### Data excerpt
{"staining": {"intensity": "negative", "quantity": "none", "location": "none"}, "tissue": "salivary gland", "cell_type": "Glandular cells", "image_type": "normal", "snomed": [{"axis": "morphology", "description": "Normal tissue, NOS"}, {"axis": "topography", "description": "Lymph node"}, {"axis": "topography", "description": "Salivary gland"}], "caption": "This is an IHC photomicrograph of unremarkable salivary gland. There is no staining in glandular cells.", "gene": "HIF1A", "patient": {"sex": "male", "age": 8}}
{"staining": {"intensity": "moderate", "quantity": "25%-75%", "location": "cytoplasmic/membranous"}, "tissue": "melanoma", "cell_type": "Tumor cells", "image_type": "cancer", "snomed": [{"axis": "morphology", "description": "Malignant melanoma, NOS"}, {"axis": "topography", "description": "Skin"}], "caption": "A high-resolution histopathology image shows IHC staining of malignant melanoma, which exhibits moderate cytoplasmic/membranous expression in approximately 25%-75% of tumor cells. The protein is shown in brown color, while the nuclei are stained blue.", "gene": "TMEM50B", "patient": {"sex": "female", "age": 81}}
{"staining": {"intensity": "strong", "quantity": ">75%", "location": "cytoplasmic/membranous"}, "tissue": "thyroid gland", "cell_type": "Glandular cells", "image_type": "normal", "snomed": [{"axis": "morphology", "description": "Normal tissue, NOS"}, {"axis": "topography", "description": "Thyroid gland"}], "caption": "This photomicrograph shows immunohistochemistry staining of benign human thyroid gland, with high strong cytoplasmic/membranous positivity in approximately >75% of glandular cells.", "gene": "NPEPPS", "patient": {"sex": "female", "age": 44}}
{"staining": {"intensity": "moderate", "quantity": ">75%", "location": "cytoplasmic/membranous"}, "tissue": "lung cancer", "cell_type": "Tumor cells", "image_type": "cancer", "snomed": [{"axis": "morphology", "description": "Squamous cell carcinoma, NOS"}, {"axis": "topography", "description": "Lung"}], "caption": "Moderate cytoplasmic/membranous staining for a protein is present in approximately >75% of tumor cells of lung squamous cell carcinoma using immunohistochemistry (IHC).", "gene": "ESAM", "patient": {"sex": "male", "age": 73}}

### What needs to be done
Check each line above for the string "cytoplasmic" and copy the ones that have it.

### Result of the task
{"staining": {"intensity": "moderate", "quantity": "25%-75%", "location": "cytoplasmic/membranous"}, "tissue": "melanoma", "cell_type": "Tumor cells", "image_type": "cancer", "snomed": [{"axis": "morphology", "description": "Malignant melanoma, NOS"}, {"axis": "topography", "description": "Skin"}], "caption": "A high-resolution histopathology image shows IHC staining of malignant melanoma, which exhibits moderate cytoplasmic/membranous expression in approximately 25%-75% of tumor cells. The protein is shown in brown color, while the nuclei are stained blue.", "gene": "TMEM50B", "patient": {"sex": "female", "age": 81}}
{"staining": {"intensity": "strong", "quantity": ">75%", "location": "cytoplasmic/membranous"}, "tissue": "thyroid gland", "cell_type": "Glandular cells", "image_type": "normal", "snomed": [{"axis": "morphology", "description": "Normal tissue, NOS"}, {"axis": "topography", "description": "Thyroid gland"}], "caption": "This photomicrograph shows immunohistochemistry staining of benign human thyroid gland, with high strong cytoplasmic/membranous positivity in approximately >75% of glandular cells.", "gene": "NPEPPS", "patient": {"sex": "female", "age": 44}}
{"staining": {"intensity": "moderate", "quantity": ">75%", "location": "cytoplasmic/membranous"}, "tissue": "lung cancer", "cell_type": "Tumor cells", "image_type": "cancer", "snomed": [{"axis": "morphology", "description": "Squamous cell carcinoma, NOS"}, {"axis": "topography", "description": "Lung"}], "caption": "Moderate cytoplasmic/membranous staining for a protein is present in approximately >75% of tumor cells of lung squamous cell carcinoma using immunohistochemistry (IHC).", "gene": "ESAM", "patient": {"sex": "male", "age": 73}}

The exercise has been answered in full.